No i bez wątpienia wielką zaletą jest to, że Maurycy Nowakowski prowadzi nas przez życie Collinsa z taką lekkością i naturalnością, że nawet nie zauważa się upływu stron. I mimo, że tych stron jest zaledwie dwieście, to jednak Phila zdążymy poznać całkiem dobrze.
A co najlepsze, ta książka wzbudza emocje! Mówiłam, że jest jak najlepsza powieść, a chyba nawet lepsza, bo tu oglądamy historię napisaną przez samo życie, a nie w głowie pisarza. Przyglądamy się z boku, przeżywamy z bohaterem wszystkie wzloty i upadki, czasami jesteśmy na niego źli, czasami wybuchamy śmiechem, czasami współczujemy mu niesprawiedliwości, ale zawsze towarzysza temu prawdziwe emocje.
Tak to już jest z tymi biografiami, czasem człowiek wsiąka na dobre, czasem nie. Niejednokrotnie spotkałam się z tym, że o ile sama biografia bardzo mnie interesowała, to była napisana tak, że po prostu męczyłam się psychicznie w trakcie czytania. Tutaj nie miałam z tym uczuciem do czynienia nawet przez sekundę. Fascynujący człowiek, fascynująca biografia!
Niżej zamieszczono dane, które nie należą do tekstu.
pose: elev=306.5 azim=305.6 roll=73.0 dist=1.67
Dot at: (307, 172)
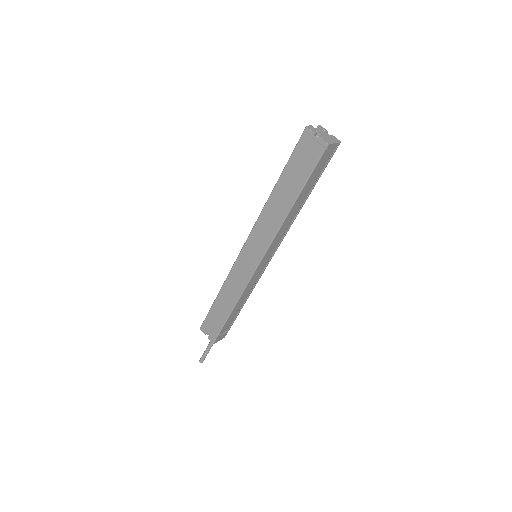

„Człowiek orkiestra” poza tym, że opowiada nam życie wspaniałego muzyka, niesie też ze sobą refleksję. Po raz kolejny okazuje się, że życie w świetle reflektorów potrafi być bardzo przygnębiające, a światowa sława nie powinna wygrywać z ciepłem domowego ogniska. Zachęcam się do zapoznania z tą nie zawsze pełną radości opowieścią. Zaręczam, że warto.